Un reciente informe elaborado por el Instituto para el Agua, el Medio Ambiente y la Salud de la ONU dio a conocer los impactos ambientales provocados por la inteligencia artificial. Las preguntas que usuarios de todo el mundo realizan a plataformas como Chat GPT o Gemini dependen de grandes centros de datos, que a su vez, consumen energía, agua y también ocupan importantes áreas de suelo.

El estudio señala que para 2030 la IA consumirá 945 teravatios-hora de electricidad, casi el triple del consumo anual combinado de Pakistán, Bangladesh y Nigeria (más de 650 millones de personas); su huella hídrica equivaldrá a las necesidades básicas de agua de toda la población de la África subsahariana (1300 millones de personas); y su ocupación del suelo superará los 14 mil 500 kilómetros cuadrados, el doble del área metropolitana de Yakarta, la capital de Indonesia. Radio y Diario Universidad de Chile conversó sobre el tema con la arquitecta española y profesora de la Universidad de Harvard, Marina Otero, quien se refirió a la situación particular de nuestro país.

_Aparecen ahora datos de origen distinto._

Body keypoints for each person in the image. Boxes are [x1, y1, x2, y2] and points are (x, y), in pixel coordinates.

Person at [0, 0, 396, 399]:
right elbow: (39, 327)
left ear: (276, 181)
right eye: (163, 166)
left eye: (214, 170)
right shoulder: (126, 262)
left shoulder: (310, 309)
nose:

Chile alberga un total de 33 centros de datos operativos, además 34 en desarrollo y todo indica que en pocos años, se consolidará como un importante polo para las empresas tecnológicas. La especialista en infraestructura digital explicó que en los centros de datos “hay servidores con unos chips muy potentes”, que por estar funcionando todo el día, los 365 días del año, “producen mucho calor residual”.

“Es como cuando notamos que nuestro teléfono o nuestra computadora, se calientan con el uso. Si ese calor continúa en el ambiente, puede hacer que estos servidores dejen de funcionar adecuadamente y ese calor lo tienen que expulsar.

Por eso, además de la electricidad que es necesaria para que funcionen los servidores, hace falta también electricidad y generalmente agua para climatizar las salas de servidores y hacer que baje la temperatura”, detalló. Otero afirmó que en el caso de los centros de datos en Chile la mayor preocupación, justamente, es la cantidad de agua que utilizan, ya que podría terminar afectando a los vecinos de comunas periféricas como Quilicura.